Des milliers de manifestants se sont réunis à Washington contre la Banque mondiale et le FMI qui tiennent leur assemblée de printemps dimanche et lundi. A Genève, un observatoire permanent de la mondialisation est en train de se mettre sur pied.

Ce contenu a été publié le 16 avril 2000 - 15:52

Des milliers de manifestants se sont réunis à Washington contre la Banque mondiale et le FMI qui tiennent leur assemblée de printemps dimanche et lundi. A Genève, un observatoire permanent de la mondialisation est en train de se mettre sur pied.

José Bové, le très médiatique représentant de la Confédération paysanne, l’a rappelé le 6 avril dernier, mais l’idée est née en novembre dernier à Seattle: un observatoire de la mondialisation doit voir le jour à Genève, siège de l’Organisation mondiale du commerce (OMC). Selon le syndicaliste français, cet observatoire doit servir à collecter le maximum d’informations sur l’OMC, la Banque mondiale et le FMI pour les transmettre aux réseaux d’ONG. Il sera également un lieu de formation pour les pays du Sud et les ONG. Il devrait enfin servir de forum pour définir des propositions de transformation de ces trois institutions internationales. Une réunion est prévue début juin à Genève pour concrétiser ce projet. Mais son nom est déjà trouvé: Global Citizen Initiative.

Reste que plusieurs organismes à Genève font déjà ce travail depuis plusieurs années. C’est le cas notamment de l’International Centre for Trade and Sustainable Development (ICTSD) qui publie, entre autre, un bulletin très documenté sur l’OMC et le commerce international, et qui informe un grand nombre d’ONG. Présent lors de la conférence de l’OMC à Seattle, ce centre a informé non seulement des organisations non gouvernementales, mais aussi beaucoup de représentants de pays du Sud, laissés dans l’ignorance par l’OMC.

Selon Pierre Vuarin de la Fondation Charles Léopold Mayer pour le progrès de l’homme, une fondation suisse qui doit financer en partie l’observatoire de la mondialisation, l’ICTSD «ne fournit pas un travail suffisant par rapport aux enjeux actuels. Il faut des informations plus stratégiques».

Pourtant, le travail de l’ICTSD est salué par de nombreuses ONG impliquées dans le commerce mondial. C’est le cas de la Communauté de travail qui réunit les principales organisations suisses de développement. Sa porte-parole, Nadine Keim, précise d’ailleurs que l’ICTSD est une des principales sources d’informations de la Coordination Suisse-OMC. Celle-ci réunit une trentaine d’associations tiers-mondistes, paysannes, syndicales, écologistes et de consommateurs et elle cherche à influencer la délégation suisse à l'OMC (des propositions à propos des négociations de l’OMC sur l’agriculture et les services seront révélées d’ici à l’été).
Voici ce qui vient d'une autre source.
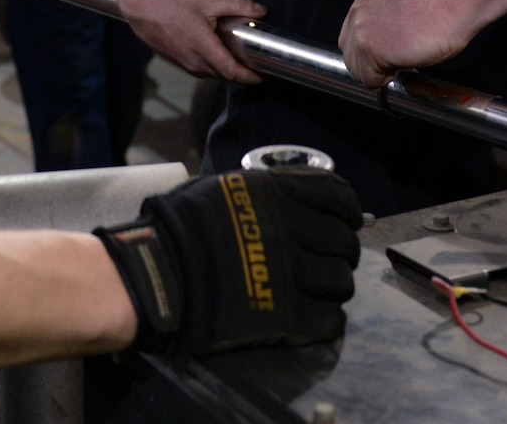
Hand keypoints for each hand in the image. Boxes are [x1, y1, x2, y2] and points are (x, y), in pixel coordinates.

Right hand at [95, 167, 361, 354]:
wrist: (158, 276)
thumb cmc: (179, 227)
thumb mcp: (220, 188)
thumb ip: (259, 193)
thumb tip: (282, 194)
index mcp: (277, 193)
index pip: (337, 196)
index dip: (348, 210)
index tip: (347, 220)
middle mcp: (292, 229)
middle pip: (343, 242)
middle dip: (343, 251)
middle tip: (332, 258)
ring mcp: (291, 274)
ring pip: (341, 281)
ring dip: (336, 286)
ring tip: (324, 290)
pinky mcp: (285, 315)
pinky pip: (328, 319)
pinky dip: (329, 319)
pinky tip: (318, 317)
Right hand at [120, 0, 264, 84]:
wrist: (144, 14)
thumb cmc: (174, 5)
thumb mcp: (207, 0)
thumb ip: (236, 5)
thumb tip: (262, 10)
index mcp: (203, 47)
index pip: (232, 72)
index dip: (253, 77)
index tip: (269, 74)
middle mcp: (196, 63)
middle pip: (228, 77)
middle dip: (248, 76)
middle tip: (266, 67)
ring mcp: (189, 67)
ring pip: (218, 76)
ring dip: (234, 73)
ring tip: (251, 63)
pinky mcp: (185, 66)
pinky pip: (208, 72)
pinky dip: (221, 69)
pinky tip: (228, 57)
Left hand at [338, 0, 473, 86]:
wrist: (449, 10)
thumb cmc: (432, 13)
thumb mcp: (393, 11)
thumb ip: (377, 25)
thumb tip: (373, 49)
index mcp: (361, 4)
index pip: (349, 43)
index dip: (369, 55)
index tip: (388, 54)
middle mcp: (356, 16)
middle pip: (350, 59)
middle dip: (371, 66)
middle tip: (397, 58)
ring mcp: (361, 34)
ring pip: (358, 72)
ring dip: (379, 73)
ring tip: (402, 58)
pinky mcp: (371, 50)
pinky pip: (370, 80)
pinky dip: (386, 80)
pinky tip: (403, 62)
Selon Nadine Keim, les «anti-globalisations», en Suisse comme ailleurs, sont en fait loin d’être sur la même longueur d’onde. Ils sont non seulement partagés entre radicaux, qui veulent la suppression de l’OMC, et partisans du dialogue, mais également entre les organisations défendant des intérêts corporatistes, ou nationaux, et celles qui défendent une solidarité planétaire. Entre ses quatre points cardinaux, chaque ONG développe un point de vue particulier. Des centres d’information comme l’ICTSD, qui se veulent neutres, se retrouvent donc au milieu de ces tiraillements.

Reste que, pour le moment, le dialogue est maintenu entre ces multiples courants et des actions communes sont toujours possibles, comme ces jours à Washington.